The Gravis Controls were built like tanks, and worked with almost everything, because they used the standard Joystick port, this limited them to a max of 4 buttons, and if you played two player, only 2 buttons each. It was enough to get by. Jazz Jackrabbit and the like didn’t need much as far as control went, and you’d be crazy to use the keyboard for these kind of twitch games.
The joystick was for games like X-Wing or TIE Fighter, arcade style flight games or anything that needed a precision analog control. Save the monster “flight yokes” for the full-on flight sims. These simple sticks were enough.

Say what you want about Microsoft, but their Peripherals are top-notch. The classic game Descent eventually led me to switch to an actual flight Sim joystick in the form of the Sidewinder 3D Pro, and the gamepad is the original Sidewinder, which I bought for SNES and Genesis emulation primarily. It still used the gameport, but got around the button limitation using software trickery, and allowed daisy-chaining of multiple controllers. The Old-style Joysticks are still around, but the games that use them are no longer being made, dropping them in favor of the flight-sim style stick.
Where am I going with all of this? None of these sticks and pads are being made any more, and furthermore, many of the games that would use these sort of controls simply use a keyboard/mouse combination. The last monkey wrench is that PCs with a gameport are becoming fewer and fewer, and Microsoft is dropping support in Vista for their own controllers, what ever is the determined retrogamer to do?

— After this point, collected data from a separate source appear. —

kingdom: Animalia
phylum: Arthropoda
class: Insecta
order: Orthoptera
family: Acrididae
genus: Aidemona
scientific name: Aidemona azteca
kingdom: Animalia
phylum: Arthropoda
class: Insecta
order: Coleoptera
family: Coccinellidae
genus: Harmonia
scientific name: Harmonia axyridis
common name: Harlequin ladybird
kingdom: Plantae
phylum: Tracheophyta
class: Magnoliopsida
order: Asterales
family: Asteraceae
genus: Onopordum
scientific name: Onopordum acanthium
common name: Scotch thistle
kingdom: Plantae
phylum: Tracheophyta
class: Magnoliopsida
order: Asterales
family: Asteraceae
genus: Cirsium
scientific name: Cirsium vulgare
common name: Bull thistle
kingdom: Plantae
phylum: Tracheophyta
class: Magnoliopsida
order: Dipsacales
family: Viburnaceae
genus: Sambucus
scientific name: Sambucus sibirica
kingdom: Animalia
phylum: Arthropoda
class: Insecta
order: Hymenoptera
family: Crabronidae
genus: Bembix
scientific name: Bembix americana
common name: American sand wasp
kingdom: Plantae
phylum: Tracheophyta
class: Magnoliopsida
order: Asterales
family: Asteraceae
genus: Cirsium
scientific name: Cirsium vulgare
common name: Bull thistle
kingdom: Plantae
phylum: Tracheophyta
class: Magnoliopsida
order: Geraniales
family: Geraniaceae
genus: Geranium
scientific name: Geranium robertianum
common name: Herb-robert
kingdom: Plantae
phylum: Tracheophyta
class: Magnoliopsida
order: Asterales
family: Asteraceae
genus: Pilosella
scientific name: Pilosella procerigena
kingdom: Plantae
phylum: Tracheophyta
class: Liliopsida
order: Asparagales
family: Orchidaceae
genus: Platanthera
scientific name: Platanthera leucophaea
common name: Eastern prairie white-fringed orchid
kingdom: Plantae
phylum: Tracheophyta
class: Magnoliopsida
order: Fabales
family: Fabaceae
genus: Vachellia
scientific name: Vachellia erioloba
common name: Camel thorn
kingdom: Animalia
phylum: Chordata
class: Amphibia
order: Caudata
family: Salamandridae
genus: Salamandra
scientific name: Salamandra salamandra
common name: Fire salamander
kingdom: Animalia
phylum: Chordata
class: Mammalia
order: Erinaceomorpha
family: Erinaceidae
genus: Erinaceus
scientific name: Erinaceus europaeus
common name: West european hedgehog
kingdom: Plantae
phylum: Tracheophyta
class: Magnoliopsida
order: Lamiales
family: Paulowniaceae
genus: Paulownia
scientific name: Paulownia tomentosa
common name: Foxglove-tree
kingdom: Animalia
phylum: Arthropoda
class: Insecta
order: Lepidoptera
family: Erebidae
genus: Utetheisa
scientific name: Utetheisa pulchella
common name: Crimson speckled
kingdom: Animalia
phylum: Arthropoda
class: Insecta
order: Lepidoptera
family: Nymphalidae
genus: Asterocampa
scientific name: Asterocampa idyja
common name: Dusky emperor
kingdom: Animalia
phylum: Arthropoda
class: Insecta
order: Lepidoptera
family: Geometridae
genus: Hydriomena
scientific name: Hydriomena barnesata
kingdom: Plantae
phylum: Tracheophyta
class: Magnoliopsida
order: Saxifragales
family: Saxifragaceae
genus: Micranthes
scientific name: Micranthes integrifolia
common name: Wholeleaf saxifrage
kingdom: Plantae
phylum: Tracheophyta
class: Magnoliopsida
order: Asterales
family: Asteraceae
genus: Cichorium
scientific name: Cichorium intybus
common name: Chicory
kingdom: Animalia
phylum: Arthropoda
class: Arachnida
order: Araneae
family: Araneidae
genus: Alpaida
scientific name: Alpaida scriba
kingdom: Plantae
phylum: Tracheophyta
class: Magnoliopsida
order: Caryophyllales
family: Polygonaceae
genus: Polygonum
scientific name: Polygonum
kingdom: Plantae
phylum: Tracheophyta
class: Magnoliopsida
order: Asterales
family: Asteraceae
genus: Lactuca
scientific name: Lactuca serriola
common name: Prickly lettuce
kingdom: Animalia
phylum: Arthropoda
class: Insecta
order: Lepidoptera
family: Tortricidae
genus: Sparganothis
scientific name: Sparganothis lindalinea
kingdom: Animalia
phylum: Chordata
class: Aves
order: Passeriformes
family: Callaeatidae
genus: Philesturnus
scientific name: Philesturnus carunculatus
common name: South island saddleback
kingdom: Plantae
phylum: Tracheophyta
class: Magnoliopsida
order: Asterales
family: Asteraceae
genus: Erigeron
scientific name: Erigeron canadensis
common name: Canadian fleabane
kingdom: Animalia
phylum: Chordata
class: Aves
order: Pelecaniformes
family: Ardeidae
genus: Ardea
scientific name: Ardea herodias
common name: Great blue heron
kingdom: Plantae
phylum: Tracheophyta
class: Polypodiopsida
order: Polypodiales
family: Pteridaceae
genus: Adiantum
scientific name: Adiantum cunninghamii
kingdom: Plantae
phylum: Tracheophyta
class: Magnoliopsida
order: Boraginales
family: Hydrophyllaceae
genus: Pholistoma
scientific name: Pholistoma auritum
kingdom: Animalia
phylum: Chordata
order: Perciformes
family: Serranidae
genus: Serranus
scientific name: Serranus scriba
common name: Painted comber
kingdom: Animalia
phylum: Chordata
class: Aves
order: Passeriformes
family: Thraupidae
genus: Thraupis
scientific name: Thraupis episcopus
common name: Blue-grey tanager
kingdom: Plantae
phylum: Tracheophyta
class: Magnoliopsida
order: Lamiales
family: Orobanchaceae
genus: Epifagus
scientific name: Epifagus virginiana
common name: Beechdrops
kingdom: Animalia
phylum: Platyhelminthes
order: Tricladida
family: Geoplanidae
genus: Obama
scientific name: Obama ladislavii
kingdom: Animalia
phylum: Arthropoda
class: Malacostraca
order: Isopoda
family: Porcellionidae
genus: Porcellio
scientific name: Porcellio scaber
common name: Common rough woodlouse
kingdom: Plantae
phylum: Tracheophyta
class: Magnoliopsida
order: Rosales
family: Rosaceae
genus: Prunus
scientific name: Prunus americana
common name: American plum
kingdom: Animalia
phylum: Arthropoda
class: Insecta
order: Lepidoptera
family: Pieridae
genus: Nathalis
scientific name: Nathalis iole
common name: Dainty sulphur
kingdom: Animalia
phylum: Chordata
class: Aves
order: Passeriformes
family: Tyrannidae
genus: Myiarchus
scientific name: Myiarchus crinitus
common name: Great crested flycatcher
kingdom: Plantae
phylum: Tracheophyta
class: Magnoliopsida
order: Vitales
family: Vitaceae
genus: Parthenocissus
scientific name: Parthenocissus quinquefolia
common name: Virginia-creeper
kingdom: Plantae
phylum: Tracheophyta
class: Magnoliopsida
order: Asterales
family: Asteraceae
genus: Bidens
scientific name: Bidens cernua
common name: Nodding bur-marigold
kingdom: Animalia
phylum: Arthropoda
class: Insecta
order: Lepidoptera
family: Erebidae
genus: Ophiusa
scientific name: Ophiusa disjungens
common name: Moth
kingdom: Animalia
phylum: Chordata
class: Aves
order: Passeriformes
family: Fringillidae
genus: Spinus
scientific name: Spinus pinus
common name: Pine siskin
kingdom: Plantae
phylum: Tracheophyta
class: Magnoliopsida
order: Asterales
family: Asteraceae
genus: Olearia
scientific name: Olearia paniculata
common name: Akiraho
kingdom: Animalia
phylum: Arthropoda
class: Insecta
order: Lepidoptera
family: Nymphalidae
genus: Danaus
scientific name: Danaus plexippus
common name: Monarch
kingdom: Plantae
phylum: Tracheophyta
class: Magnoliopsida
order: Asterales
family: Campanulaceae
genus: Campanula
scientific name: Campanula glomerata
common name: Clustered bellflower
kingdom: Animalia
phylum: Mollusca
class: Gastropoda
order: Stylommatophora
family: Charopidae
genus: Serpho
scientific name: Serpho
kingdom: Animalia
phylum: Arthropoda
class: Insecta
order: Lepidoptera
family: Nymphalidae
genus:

Microsoft Taketh away, Microsoft Giveth back. Not many people know that Xbox 360 controllers are fully windows compatible. Mad Catz has produced an “arcade” controller which I picked up for a measly $10 at a Best Buy, good deal. With these two controllers you have a reasonable analogue for almost any control scheme for any game you might feel like playing. The arcade stick is really something, I was initially a bit disappointed, the “spinner” as it claims is not a real spinner so not very useful, but it still gives a very enjoyable experience for many MAME games.
Looking back at what I’ve written so far, I can summarize two things for you, 1) I’m an old nerd, and 2) some games are better with a gamepad or joystick, give it a try.